DANIEL BARENBOIM 88 224 (photo credit: AP)
DANIEL BARENBOIM 88 224
(photo credit: AP)
Three Israelis have been listed among the top 100 most influential public intellectuals compiled by Foreign Policy and Prospect magazines. The Foreign Policy/Prospect list of top public intellectuals aims to "reveal the thinkers who are shaping the tenor of our time." The three Israelis named are pianist and conductor Daniel Barenboim, psychologist Daniel Kahneman and author Amos Oz. The magazines cited Barenboim as an outspoken critic of Israeli policies in the territories. Barenboim is "conductor for life" at the Berlin State Opera and a multiple-Grammy winner. Psychologist and Nobel laureate Daniel Kahneman was cited for his work on "prospect theory." Kahneman is senior scholar at Princeton University's Woodrow Wilson School of Public and International Affairs and the Eugene Higgins professor of psychology emeritus at Princeton. He co-wrote "Why Hawks Win" in the January/February 2007 issue of FP, which was selected for publication in The Best American Political Writing 2007. Novelist Amos Oz, a professor of literature at Ben-Gurion University, was among the first to advocate a two-state solution to the Israeli-Palestinian conflict.
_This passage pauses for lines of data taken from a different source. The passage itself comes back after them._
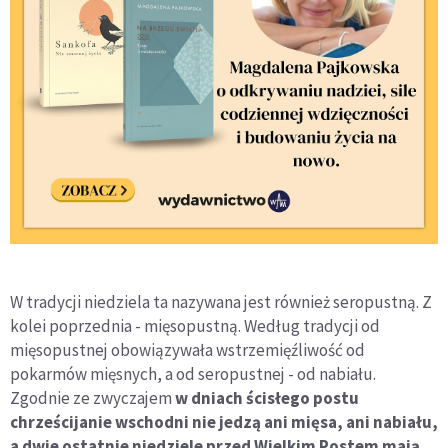
W tradycji niedziela ta nazywana jest również seropustną. Z
kolei poprzednia - mięsopustną. Według tradycji od
mięsopustnej obowiązywała wstrzemięźliwość od
pokarmów mięsnych, a od seropustnej - od nabiału.
Zgodnie ze zwyczajem
w dniach ścisłego postu
chrześcijanie wschodni nie jedzą ani mięsa, ani nabiału,
a dwie ostatnie niedziele przed Wielkim Postem mają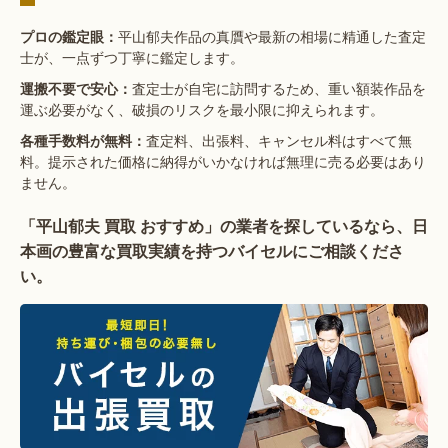
平山郁夫作品の真贋や最新の相場に精通した査定
プロの鑑定眼：
士が、一点ずつ丁寧に鑑定します。
査定士が自宅に訪問するため、重い額装作品を
運搬不要で安心：
運ぶ必要がなく、破損のリスクを最小限に抑えられます。
査定料、出張料、キャンセル料はすべて無
各種手数料が無料：
料。提示された価格に納得がいかなければ無理に売る必要はあり
ません。
「平山郁夫 買取 おすすめ」の業者を探しているなら、日
本画の豊富な買取実績を持つバイセルにご相談くださ
い。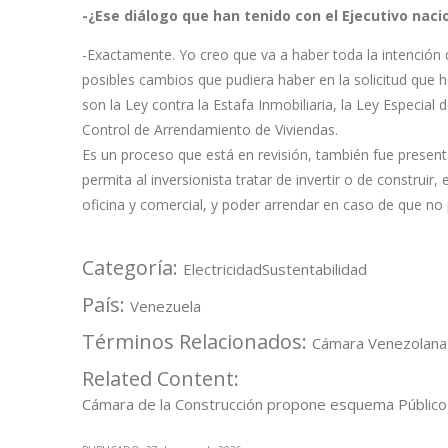
-¿Ese diálogo que han tenido con el Ejecutivo na
-Exactamente. Yo creo que va a haber toda la intención 
posibles cambios que pudiera haber en la solicitud que 
son la Ley contra la Estafa Inmobiliaria, la Ley Especial
Control de Arrendamiento de Viviendas.
Es un proceso que está en revisión, también fue present
permita al inversionista tratar de invertir o de constru
oficina y comercial, y poder arrendar en caso de que no
Categoría:
Electricidad
Sustentabilidad
País:
Venezuela
Términos Relacionados:
Cámara Venezolana 
Related Content:
Cámara de la Construcción propone esquema Público 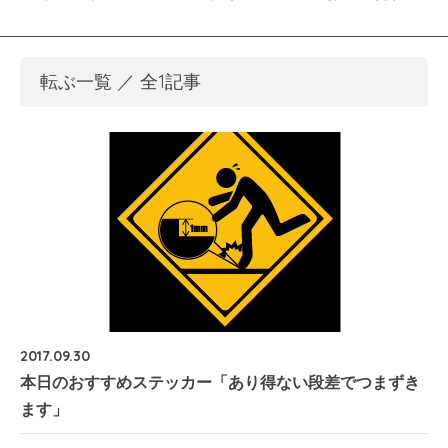
転ぶ一覧 ／ 全1記事
2017.09.30
本日のおすすめステッカー「あり得ない段差でつまずき
ます」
He co-founded Peace Now in 1978. His most recent nonfiction book is How to Cure a Fanatic. Others on the list include: Pope Benedict, linguist and activist Noam Chomsky, South African novelist J.M. Coetzee, biologist Richard Dawkins, Iranian human rights activist and Nobel laureate Shirin Ebadi, French essayist Alain Finkielkraut, New York Times columnist Thomas L. Friedman, climate change crusader Al Gore, Clash of Civilizations author Samuel Huntington, democracy activist and chess grandmaster Gary Kasparov, Egypt's Amr Khaled, a Muslim televangelist, Middle East historian Bernard Lewis, Palestinian diplomat Sari Nusseibeh and novelist Salman Rushdie. The list is included in the latest issue of the influential magazine, whose cover story is entitled "The Israel Myth." The story, written by Gershon Gorenberg, argues that "six decades after its founding, the Jewish state is neither as vulnerable as its supporters claim nor as callous and calculating as its critics imagine. But if it is to continue defying all expectations, Israel must first confront its own mythology."